As noted each Executive Search Committee member should be assigned a section of the criteria to focus on but should feel free to let the conversation flow naturally to areas of interest to candidate or interviewer.
The Executive Search Committee should meet weekly to discuss and evaluate candidates interviewed that week. The job of the committee, remember, is to recommend candidates with the highest likelihood of success who should move on to Round Two.
The second round of interviews should be conducted by additional Executive Search Committee members plus the organization’s executive leadership team, including the CEO, CMO, and COO. Leaders from other departments can be included based on the position and the candidate (e.g., the VP of Information Technology or the Director of Graduate Medical Education.)
Once again members of the Spouse Recruitment Committee should be included because the spouse’s level of interest can make or break the deal.

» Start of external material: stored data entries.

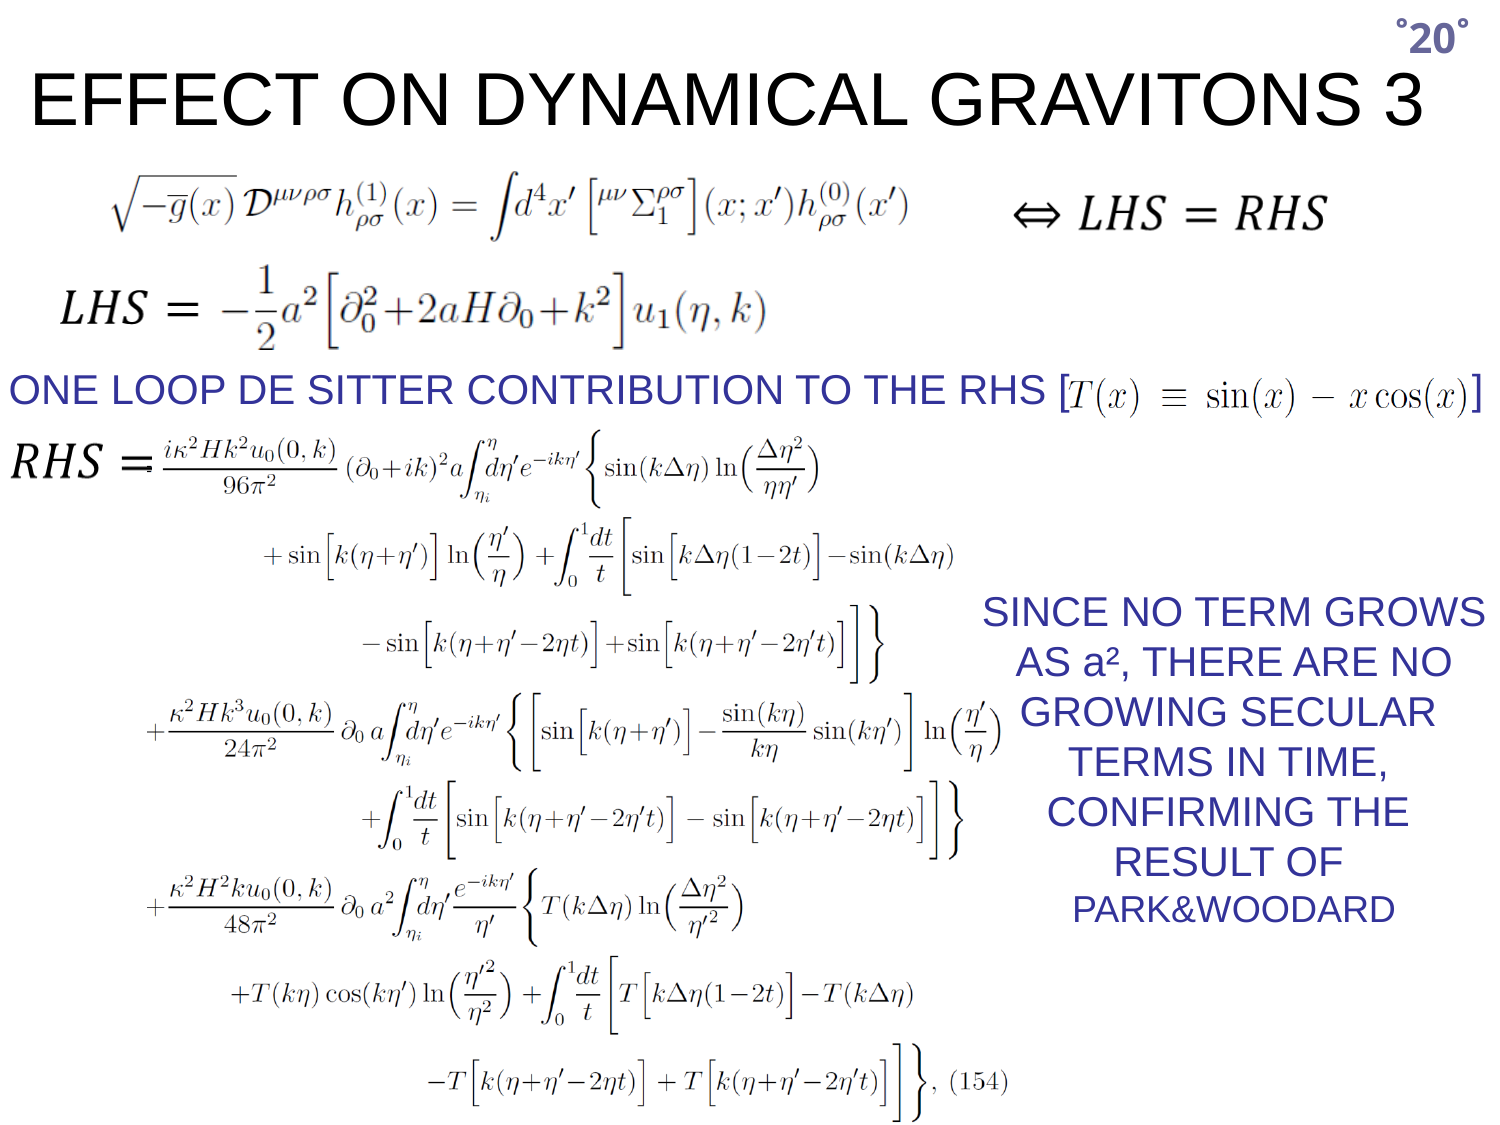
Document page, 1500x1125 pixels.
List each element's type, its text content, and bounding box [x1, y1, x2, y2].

text_box ˚20˚ [1364, 7, 1500, 67]
text_box [29, 267, 213, 343]
text_box SINCE NO TERM GROWS AS a², THERE ARE NO GROWING SECULAR TERMS IN TIME, CONFIRMING THE RESULT OF PARK&WOODARD [1015, 577, 1500, 937]
text_box [976, 172, 1365, 249]
text_box ONE LOOP DE SITTER CONTRIBUTION TO THE RHS [ ] [0, 355, 1500, 420]
picture [1056, 369, 1471, 421]
text_box EFFECT ON DYNAMICAL GRAVITONS 3 [5, 30, 1451, 161]
picture [97, 160, 916, 351]
picture [147, 424, 1011, 1125]
text_box [0, 420, 183, 497]
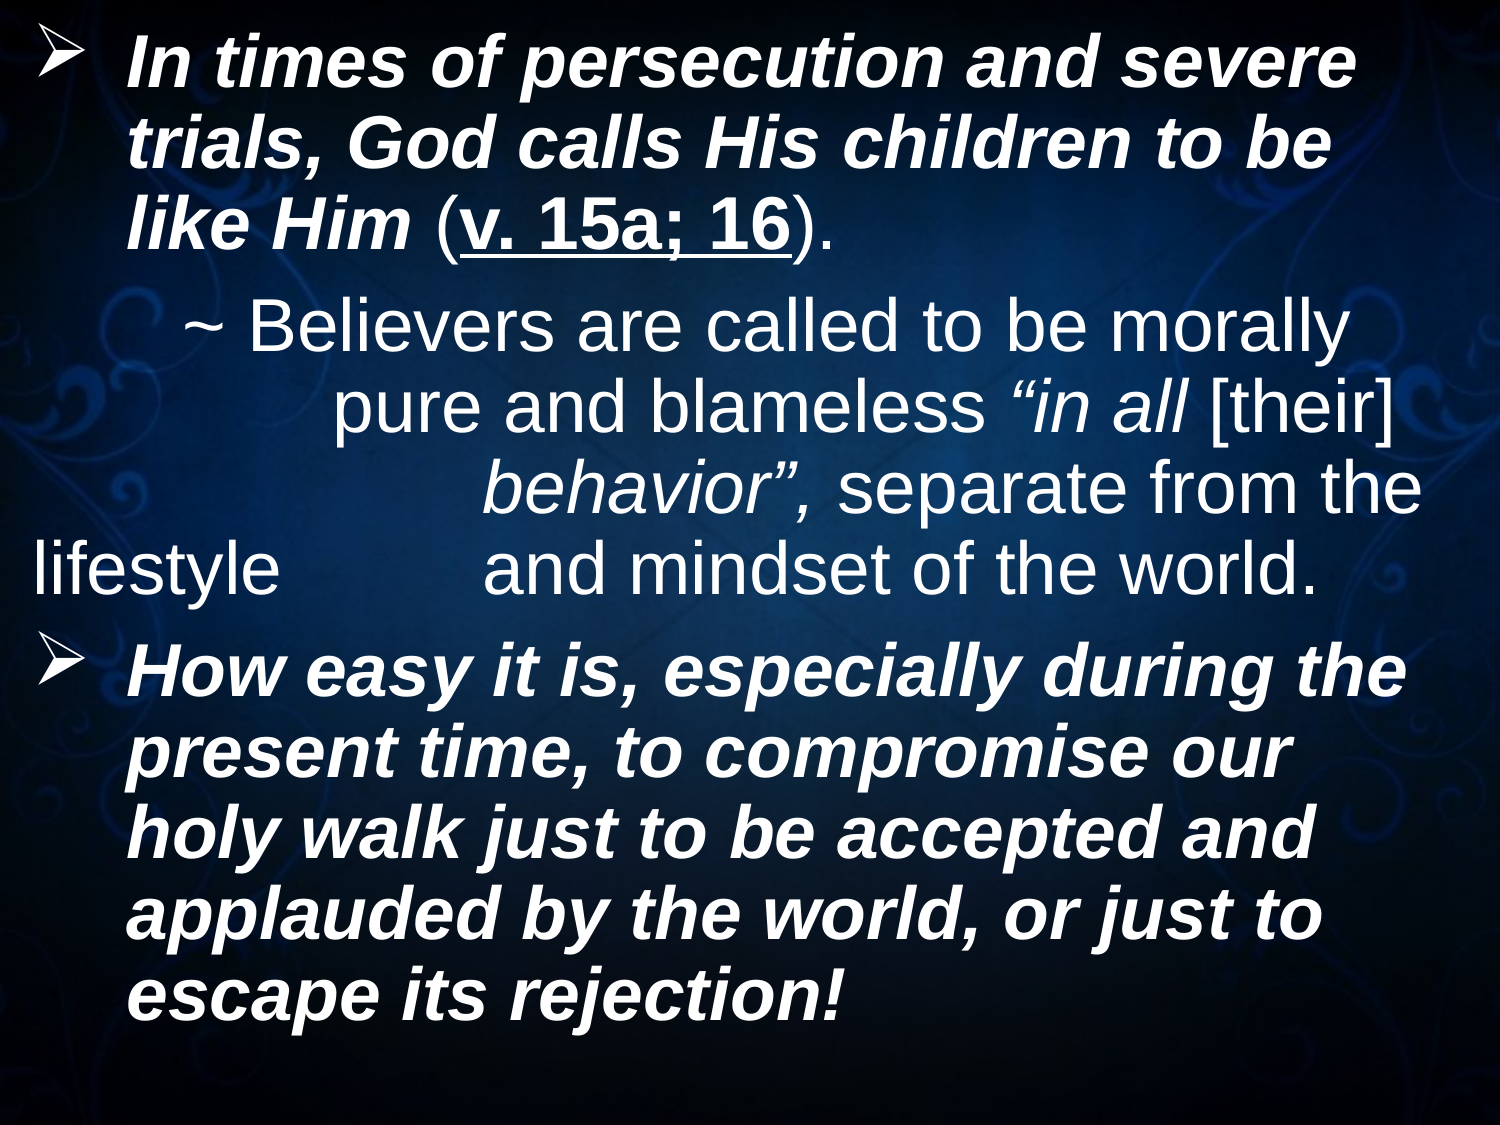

In addition, as committee members spend time with the spouse they will uncover any potential family issues that might influence the decision or fit for the position. For example, in one recent situation a candidate had a son in a very challenging magnet high school, despite the son’s mild learning disability and need for slight accommodation. A member of the Spouse Recruitment Committee set up brief appointments for the parents to meet administrators at two schools in the new town, which gave the parents confidence that their son could find a positive fit at one of the schools.
The Executive Search Committee should meet immediately after all second round interviews are complete to do a final review of all candidates. They should make final recommendations in support of the top two or three candidate they can fully support for the position. These candidates’ profiles and interview summaries should be presented to the hiring manager.